52 Tuesdays: DVD Review

52 Tuesdays: DVD Review

Rating: M
Released by Vendetta Films

A central conceit of shooting over every Tuesday for a year forms the spine of Aussie director Sophie Hyde's drama 52 Tuesdays.

Set in Adelaide it follows the life of teen Beth (Tilda Cobham-Hervey in an alarmingly assured performance) as she comes to terms with her mother's decision to transition genders. Dispatched to live with her father, Tuesdays becomes the only day which Billie spends with her mother - for better or for worse.

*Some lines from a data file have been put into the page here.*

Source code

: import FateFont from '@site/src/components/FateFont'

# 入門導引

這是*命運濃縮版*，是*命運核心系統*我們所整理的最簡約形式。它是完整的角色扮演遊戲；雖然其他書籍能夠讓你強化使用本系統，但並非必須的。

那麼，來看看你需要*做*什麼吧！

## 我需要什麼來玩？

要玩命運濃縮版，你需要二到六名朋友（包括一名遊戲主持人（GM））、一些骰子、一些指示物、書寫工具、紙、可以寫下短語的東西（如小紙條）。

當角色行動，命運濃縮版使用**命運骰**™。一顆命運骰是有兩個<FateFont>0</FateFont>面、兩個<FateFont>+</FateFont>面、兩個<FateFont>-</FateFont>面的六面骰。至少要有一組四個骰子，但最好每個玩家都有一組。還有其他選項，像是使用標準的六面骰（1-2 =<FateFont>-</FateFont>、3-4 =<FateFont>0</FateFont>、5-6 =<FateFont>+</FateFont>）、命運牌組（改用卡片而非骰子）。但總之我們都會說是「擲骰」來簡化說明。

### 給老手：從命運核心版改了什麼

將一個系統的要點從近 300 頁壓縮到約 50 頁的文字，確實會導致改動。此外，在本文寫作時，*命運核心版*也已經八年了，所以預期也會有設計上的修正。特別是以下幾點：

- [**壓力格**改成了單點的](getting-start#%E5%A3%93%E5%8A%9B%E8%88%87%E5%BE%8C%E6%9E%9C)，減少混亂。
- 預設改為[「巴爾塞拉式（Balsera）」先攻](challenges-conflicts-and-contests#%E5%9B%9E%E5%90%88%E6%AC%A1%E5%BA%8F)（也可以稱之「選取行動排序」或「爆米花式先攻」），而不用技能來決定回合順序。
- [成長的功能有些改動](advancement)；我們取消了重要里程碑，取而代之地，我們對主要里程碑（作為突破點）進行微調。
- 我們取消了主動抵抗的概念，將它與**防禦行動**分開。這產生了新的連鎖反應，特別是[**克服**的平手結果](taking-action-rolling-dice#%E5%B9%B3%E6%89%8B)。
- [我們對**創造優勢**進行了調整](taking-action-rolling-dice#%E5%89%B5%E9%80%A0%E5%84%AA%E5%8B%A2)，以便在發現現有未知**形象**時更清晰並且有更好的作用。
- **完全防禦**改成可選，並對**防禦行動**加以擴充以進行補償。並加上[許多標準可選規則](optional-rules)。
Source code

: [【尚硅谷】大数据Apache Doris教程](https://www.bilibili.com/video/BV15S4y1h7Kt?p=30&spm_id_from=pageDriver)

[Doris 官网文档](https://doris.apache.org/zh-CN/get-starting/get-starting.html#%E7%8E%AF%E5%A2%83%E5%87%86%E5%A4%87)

As her mother transitions from Jane to James (in a sensitively and nuanced turn by Del Herbert-Jane), Billie traverses her own sexual awakening as she begins to hang out with a pair of school friends, Josh and Jas. Filming their liaisons as the same time as her mother films her own journey, the two veer dangerously close to each other and simultaneously become distanced.

Hyde's framing device of shooting over a year and only for one day feels terrifically natural; some Tuesdays last seconds, a blur of mediocrity and mundanity that showcase the ups and downs of life; others, for dramatic purposes, last longer. Ultimately, the idea proves fertile ground for a drama that's thoughtful, skillfully and yet carefully handled and one which feels naturalistic and deftly coming of age than anything which has gone before.

While the final set of Tuesdays perhaps inevitably rise to form a dramatic crescendo that feels a little out of leftfield, the majority of 52 Tuesdays gives plenty of food for thought about identity and how grow closer yet further apart to our siblings as life goes on. With two terrific lead performances (I wouldn't be surprised if Cobham-Hervey's star is about to go into serious overdrive) 52 Tuesdays is a dramatic revelation wrapped within a genuinely natural premise.